|Making 'merletto' on the 'tombolo'|
|Offida - a quiet town.|
This Informative blog post tells us:
Bobbin lace (also called bone or pillow lace) takes its name from the way it is made: on a firm pillow (once filled with straw) to which a pattern is tacked and each twist of the bobbins is held in place by a pin.
We know that by the mid 1500′s bobbin lacemaking was known in both Venice and Flanders, yet it’s unknown as to exactly when and where it began. It soon became fashionable throughout Europe. Because of the many hours of labor required to produce lace, it was worn as a sign of wealth and prosperity by the upper and also the middle classes.
In the 17-19th centuries there was a huge demand for lace, and to meet that demand many women became lace-makers. Bobbin lace has always been a cottage industry, allowing woman to earn their own money and create their own dowries.
Lace schools for village girls were founded by noblewomen, their patronage being paid for in lace.
Children started in these schools at about age five. They worked from dawn until dusk, often in crowded, unventilated rooms with the most primitive of sanitary facilities.
The people who spun the very fine thread (usually linen) that was used for lace making had to work in dark damp basements lit only by a small hole in the shutters to light the spinning wheel. This is because the fine thread would break if it dried out. I can only imagine just how miserable it was.
Today of course, woman work in well lit, heated areas (usually their homes) and also in the open piazzas, grouping together for company, work and woman talk.
|Historic pics of young girls at work on the lace.|
|Shops full of exquisite lace.|
|The town hall in Offida.|
A cylindrical lace-pillow filled with sawdust, known as "lu capzzal", and white or unbleached threads are what lace-makers need to make all kinds of laces: handkerchieves, centrepieces, curtain trimmings, linen sheets, patterns with animal figures or floral motives and, recently, works for high fashion clothes.
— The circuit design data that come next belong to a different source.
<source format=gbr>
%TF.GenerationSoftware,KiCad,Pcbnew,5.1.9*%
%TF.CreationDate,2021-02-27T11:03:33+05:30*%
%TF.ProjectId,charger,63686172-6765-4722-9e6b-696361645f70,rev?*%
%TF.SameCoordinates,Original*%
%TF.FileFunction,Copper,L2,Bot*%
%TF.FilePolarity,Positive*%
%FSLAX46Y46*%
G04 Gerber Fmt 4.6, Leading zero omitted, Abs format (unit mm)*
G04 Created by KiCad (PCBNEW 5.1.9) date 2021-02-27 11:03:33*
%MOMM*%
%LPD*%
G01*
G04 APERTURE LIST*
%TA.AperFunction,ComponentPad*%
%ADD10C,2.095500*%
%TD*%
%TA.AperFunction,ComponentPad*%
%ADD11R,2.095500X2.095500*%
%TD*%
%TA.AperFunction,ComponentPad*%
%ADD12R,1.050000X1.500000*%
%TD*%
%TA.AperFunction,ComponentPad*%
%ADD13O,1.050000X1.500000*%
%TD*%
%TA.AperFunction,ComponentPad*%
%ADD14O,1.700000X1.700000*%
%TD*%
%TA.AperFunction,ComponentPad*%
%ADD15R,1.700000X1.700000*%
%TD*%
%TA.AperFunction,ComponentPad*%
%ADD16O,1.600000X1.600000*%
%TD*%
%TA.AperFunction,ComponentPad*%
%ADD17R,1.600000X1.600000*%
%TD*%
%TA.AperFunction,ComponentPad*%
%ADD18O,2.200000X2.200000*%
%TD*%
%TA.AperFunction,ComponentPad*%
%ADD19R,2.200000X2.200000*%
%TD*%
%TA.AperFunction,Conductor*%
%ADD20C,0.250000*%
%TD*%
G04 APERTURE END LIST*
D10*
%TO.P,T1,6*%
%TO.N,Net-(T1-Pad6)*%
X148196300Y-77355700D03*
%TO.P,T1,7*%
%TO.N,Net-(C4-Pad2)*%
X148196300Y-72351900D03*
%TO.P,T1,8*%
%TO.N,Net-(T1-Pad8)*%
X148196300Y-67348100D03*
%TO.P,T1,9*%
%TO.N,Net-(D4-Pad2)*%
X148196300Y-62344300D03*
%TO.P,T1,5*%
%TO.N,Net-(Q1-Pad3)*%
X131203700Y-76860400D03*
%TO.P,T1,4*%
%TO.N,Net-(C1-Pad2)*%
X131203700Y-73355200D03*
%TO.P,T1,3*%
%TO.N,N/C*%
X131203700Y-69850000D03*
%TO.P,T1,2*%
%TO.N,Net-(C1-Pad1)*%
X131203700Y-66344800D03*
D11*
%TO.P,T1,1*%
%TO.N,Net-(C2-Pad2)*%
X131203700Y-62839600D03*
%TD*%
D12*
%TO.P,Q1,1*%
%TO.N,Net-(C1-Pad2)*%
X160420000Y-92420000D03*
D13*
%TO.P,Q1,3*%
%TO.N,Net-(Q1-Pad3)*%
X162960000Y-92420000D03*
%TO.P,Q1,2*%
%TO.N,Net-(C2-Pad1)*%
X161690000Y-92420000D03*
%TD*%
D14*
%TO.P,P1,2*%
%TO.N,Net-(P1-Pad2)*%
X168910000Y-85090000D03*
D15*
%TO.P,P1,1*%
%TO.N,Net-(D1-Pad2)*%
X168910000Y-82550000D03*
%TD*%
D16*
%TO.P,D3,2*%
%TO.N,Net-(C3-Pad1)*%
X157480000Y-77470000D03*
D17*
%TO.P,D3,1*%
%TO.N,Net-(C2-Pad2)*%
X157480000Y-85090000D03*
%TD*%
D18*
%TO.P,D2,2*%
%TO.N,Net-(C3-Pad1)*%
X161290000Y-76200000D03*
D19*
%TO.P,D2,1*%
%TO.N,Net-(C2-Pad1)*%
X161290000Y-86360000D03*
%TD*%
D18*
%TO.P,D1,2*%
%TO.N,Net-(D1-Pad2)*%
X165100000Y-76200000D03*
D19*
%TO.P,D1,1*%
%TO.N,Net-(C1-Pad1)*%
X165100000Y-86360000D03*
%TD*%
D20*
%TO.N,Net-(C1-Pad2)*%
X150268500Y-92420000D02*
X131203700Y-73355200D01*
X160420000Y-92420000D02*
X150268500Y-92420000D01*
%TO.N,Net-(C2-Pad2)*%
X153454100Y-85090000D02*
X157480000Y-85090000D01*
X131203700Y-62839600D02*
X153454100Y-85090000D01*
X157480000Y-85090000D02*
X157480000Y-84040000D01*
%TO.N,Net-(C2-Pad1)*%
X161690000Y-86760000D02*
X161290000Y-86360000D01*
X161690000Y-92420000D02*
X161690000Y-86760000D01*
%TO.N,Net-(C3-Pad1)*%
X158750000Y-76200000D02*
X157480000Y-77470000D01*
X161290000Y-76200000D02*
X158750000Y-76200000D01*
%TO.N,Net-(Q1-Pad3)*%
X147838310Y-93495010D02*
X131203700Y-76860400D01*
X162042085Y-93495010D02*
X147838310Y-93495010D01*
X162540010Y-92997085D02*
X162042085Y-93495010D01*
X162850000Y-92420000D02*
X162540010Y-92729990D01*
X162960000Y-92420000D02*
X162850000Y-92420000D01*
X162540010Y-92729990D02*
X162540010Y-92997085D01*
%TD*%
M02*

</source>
The art of lace represents a typical woman’s tradition dating from the 1400s when it became popular first among the working class and later (17th century) among the religious communities and the noble families. The practice of laces became a mass phenomenon, particularly thanks to the Benedictine nuns that came to Offida in 1655.
In the 1600s a considerable number of lace works were produced: from tablecloths for altars to robes, from the princely ruffs to the white prelate’s gowns.
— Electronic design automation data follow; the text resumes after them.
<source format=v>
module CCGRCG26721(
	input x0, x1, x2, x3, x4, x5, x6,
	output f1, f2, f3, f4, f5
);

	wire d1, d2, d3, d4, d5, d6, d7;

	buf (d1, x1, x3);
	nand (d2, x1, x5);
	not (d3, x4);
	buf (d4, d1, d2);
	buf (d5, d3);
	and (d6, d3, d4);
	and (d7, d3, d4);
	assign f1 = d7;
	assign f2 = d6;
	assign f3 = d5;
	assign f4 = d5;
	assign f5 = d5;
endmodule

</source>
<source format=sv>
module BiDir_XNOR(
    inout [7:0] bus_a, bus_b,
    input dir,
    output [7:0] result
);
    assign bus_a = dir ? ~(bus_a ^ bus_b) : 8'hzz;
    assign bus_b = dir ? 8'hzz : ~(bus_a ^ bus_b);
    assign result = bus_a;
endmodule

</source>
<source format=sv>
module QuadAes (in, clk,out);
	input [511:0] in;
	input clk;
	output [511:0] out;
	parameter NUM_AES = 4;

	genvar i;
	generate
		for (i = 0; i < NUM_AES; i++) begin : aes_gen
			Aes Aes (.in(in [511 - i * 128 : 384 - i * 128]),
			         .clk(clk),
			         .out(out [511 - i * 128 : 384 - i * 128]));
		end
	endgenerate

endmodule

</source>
The Cooperativa Artigiana Merlettaie (the Artisan Cooperative of Lace-Makers) was founded in 1979, unique example of woman’s handicrafts in central-southern Italy. It has produced, and still does, the lace in this special Offida style and sells it retail.
|Take home some lace.|
|A bronze monument to the lacemakers sits outside the walls.|
The sculptor was Aldo Sergiacomi, in 1983.